Conditions Requiring Immediate Attention
Bilious emesis at any age requires immediate attention as it is potentially indicative of intestinal obstruction and need for early surgical intervention. For patients with previous abdominal surgery, adhesive small bowel obstruction is a significant cause of long-term morbidity occurring more commonly after laparotomy, but may also follow laparoscopic procedures [10, 11]. In patients without prior abdominal surgery, the presence of bile-tinged emesis raises concern for acute bowel obstruction secondary to unrecognized congenital abnormalities, most notably malrotation.
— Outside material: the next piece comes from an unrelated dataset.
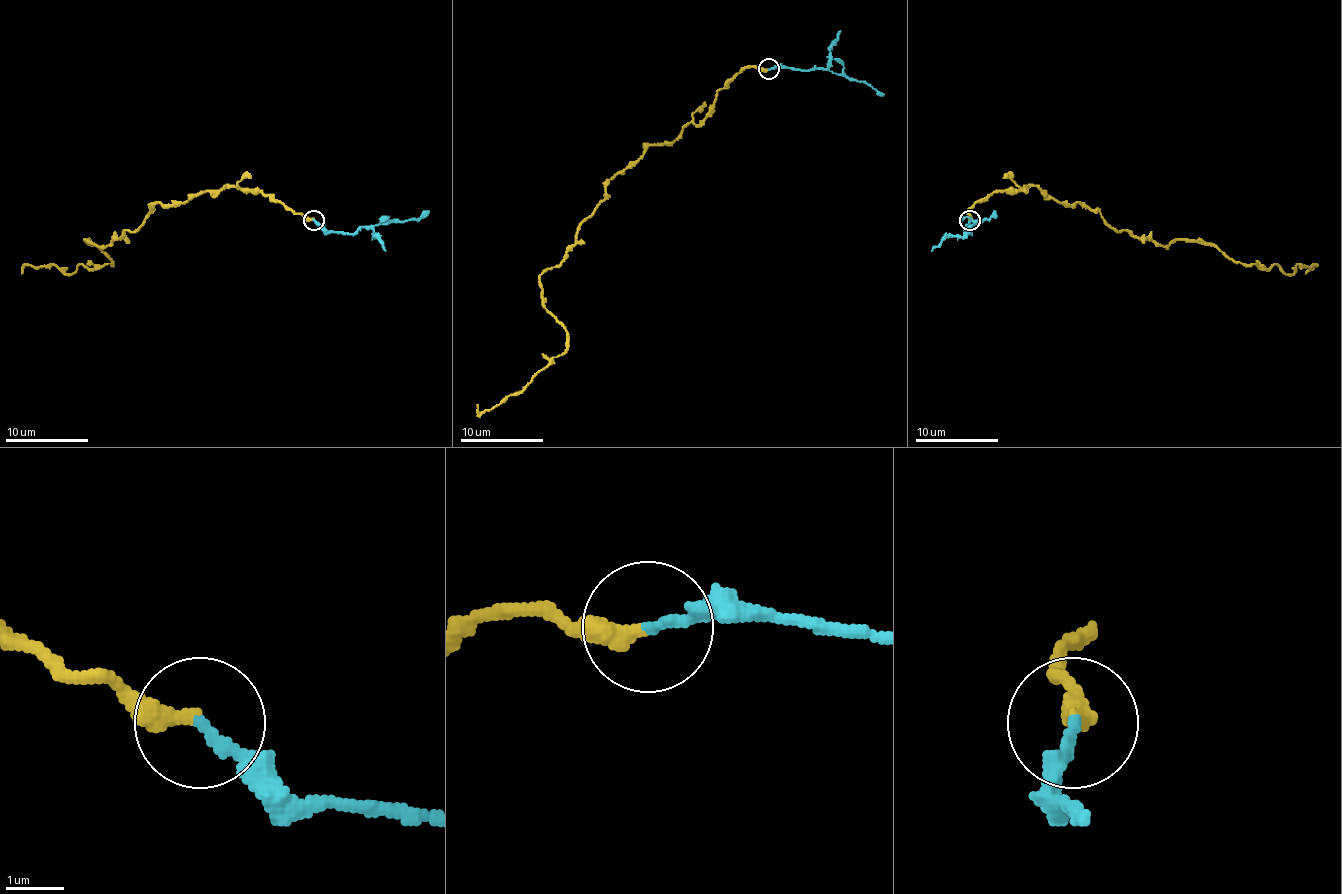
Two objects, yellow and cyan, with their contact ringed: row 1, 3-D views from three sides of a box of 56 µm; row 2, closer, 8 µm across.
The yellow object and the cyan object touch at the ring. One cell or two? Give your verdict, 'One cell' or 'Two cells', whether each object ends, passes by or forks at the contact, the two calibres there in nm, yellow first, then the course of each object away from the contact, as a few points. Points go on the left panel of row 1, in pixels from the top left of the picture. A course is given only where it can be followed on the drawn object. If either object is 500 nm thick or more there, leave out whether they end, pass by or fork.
One cell. At the ring yellow ends. At the ring cyan ends. Thickness 340 nm (yellow) against 200 nm. Course of yellow: (314, 220), (223, 185), (155, 204), (108, 245), (85, 239), (112, 264), (21, 274). Course of cyan: (314, 220), (329, 231), (356, 233), (362, 227), (411, 220), (428, 210)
Intestinal malrotation is due to abnormal fixation of the bowel, which can predispose patients to midgut volvulus. While the majority of patients present early in life, symptoms related to volvulus may present later in life, underscoring the need to always rule out malrotation when bilious vomiting is present [12].
Diagnosis of small bowel obstruction is based on a thorough history and detailed physical examination as well as the use of selective imaging studies. In addition to vomiting, small bowel obstruction is frequently associated with symptoms of abdominal pain, distension, and obstipation. Emergent surgical exploration is indicated for patients with evidence of peritoneal signs or clinical evidence of bowel ischemia. For those without signs and symptoms of acute bowel ischemia, bowel decompression with a nasogastric tube, fluid resuscitation, and close observation are appropriate initial measures. CT imaging is highly sensitive for diagnosing small bowel obstruction in children [13]. In children without acute symptoms, but a previously reported bilious emesis, upper gastrointestinal series is an appropriate step toward ruling out malrotation.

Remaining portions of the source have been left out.